Dice el poeta Koncheyev a Fiodor, el jóven protagonista, en el último capítulo de La Dádiva: “Yo tengo costumbres diferentes, gustos distintos; por ejemplo, no puedo soportar a su Fet, y en cambio soy un ardiente admirador del autor de “El doble” y Los demonios, a quien usted está dispuesto a menospreciar. . . Hay muchas cosas de usted que no me gustan -su estilo de San Petersburgo, su tinte gálico, su neovolterianismo y su debilidad por Flaubert (…)”
Por otro lado, en el prólogo a la edición inglesa de esta última novela rusa, Nabokov aclara al lector “Desde 1922 yo vivía en Berlín, simultáneamente, pues, con el joven del libro; pero ni esta coincidencia, ni el que yo comparta alguna de sus aficiones, como la literatura y la lepidópteros, debe hacer exclamar “aja” e identificar al dibujante con el dibujo. No soy, ni he sido nunca, Fiodor Gudonov-Cherdyntsev; mi padre no es el explorador del Asia central en quien puedo convertirme algún día; nunca he cortejado a Zina Mertz, y nunca me he preocupado por el poeta Koncheyev o cualquier otro escritor. De hecho, es más bien en Koncheyev, y en otro personaje secundario, el novelista Vladimirov, donde advierto trazos sueltos de mí mismo tal como era alrededor de 1925.”

Entradas almacenadas
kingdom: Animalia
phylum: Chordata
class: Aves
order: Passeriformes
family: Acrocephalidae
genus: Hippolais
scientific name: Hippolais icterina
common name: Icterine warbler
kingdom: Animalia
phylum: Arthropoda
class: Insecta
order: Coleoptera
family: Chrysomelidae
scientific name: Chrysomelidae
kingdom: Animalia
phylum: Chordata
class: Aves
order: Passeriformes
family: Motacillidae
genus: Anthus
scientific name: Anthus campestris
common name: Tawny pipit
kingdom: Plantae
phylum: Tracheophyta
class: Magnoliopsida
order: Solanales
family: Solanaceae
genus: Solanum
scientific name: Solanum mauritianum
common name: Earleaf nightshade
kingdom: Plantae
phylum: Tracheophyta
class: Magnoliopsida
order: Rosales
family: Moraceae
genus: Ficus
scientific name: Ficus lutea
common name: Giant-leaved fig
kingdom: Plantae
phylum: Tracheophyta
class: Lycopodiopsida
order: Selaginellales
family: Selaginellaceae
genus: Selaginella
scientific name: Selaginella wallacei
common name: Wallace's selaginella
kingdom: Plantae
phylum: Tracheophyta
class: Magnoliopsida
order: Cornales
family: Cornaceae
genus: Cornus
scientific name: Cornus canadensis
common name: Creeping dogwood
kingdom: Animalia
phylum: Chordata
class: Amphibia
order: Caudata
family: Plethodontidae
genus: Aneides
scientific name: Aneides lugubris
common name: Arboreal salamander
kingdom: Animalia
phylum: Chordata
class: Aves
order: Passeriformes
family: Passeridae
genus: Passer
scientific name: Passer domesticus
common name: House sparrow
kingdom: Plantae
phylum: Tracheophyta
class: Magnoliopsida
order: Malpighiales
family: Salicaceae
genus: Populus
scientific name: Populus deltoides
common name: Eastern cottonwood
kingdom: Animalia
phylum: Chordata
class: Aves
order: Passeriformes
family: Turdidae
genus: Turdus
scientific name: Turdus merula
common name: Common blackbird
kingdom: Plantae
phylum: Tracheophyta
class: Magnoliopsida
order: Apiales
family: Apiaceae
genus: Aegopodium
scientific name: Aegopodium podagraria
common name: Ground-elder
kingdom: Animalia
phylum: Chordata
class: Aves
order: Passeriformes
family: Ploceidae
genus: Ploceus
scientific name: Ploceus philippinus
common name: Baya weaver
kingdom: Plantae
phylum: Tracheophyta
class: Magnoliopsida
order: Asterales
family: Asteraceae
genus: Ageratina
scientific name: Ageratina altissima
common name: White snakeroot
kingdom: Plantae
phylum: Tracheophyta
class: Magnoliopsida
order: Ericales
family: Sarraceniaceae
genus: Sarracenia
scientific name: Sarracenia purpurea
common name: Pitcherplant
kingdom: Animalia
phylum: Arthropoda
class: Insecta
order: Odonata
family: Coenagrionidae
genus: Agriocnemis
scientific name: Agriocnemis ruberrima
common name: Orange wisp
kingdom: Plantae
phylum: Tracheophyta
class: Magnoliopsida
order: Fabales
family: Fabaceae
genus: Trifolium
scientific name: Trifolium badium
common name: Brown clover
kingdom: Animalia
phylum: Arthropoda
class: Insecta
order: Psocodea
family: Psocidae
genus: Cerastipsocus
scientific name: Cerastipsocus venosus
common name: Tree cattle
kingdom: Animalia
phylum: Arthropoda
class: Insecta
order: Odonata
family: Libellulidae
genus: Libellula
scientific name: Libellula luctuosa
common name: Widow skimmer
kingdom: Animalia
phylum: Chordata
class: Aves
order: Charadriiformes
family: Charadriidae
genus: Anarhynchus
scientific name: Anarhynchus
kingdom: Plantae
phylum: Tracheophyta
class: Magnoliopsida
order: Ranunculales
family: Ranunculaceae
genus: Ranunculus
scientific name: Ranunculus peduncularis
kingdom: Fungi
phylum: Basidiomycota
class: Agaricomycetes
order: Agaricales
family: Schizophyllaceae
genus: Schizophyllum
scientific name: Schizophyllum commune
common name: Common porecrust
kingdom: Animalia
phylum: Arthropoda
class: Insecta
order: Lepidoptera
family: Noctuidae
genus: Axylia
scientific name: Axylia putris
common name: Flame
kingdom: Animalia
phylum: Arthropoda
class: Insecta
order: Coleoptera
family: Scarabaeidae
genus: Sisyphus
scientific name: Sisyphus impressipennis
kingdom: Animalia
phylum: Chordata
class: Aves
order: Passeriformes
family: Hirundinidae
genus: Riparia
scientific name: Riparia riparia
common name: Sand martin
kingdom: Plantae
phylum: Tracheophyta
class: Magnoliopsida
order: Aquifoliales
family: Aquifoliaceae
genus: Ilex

Lo que se pide> Continúa el texto sobre Nabokov y La Dádiva a partir de su última oración.

Resultado del ejercicio>
Esta cita me permite hacer una relectura del párrafo anterior. Es en Koncheyev y no en Fiodor que Nabokov se ve representado. ¿Nabokov admirando a Dostoievsky? Si bien, esta conversación entre Koncheyev y Fiodor es imaginaria, es decir, ensamblada con relamido gusto en la mente del protagonista (potenciando la ficción elevada a la ficción), no deja de ser una notable puesta en escena de lecturas críticas reflejas: Nabokov leyendo a Dostoievsky, Nabokov leyéndose a sí mismo. Los espejos, los engaños ópticos que tradujo a líneas textuales, eran los juguetes preferidos de Nabokov. Los usaba como puntos de vista narrativos (James), los usaba como vehículo formal, los usaba como dispositivos y trampas argumentales (“El Ojo”, por ejemplo.) Bello espejo es este párrafo que les acerco, donde vibra un Nabokov y un antiNabokov (y aquí reverbera el antiTierra de “Ada o el ardor”), con Dostoievsky en el medio (así como nosotros estamos entre el fondo y el delante de “Las meninas” leída por Foucault. Invisibilizados aunque necesariamente presentes).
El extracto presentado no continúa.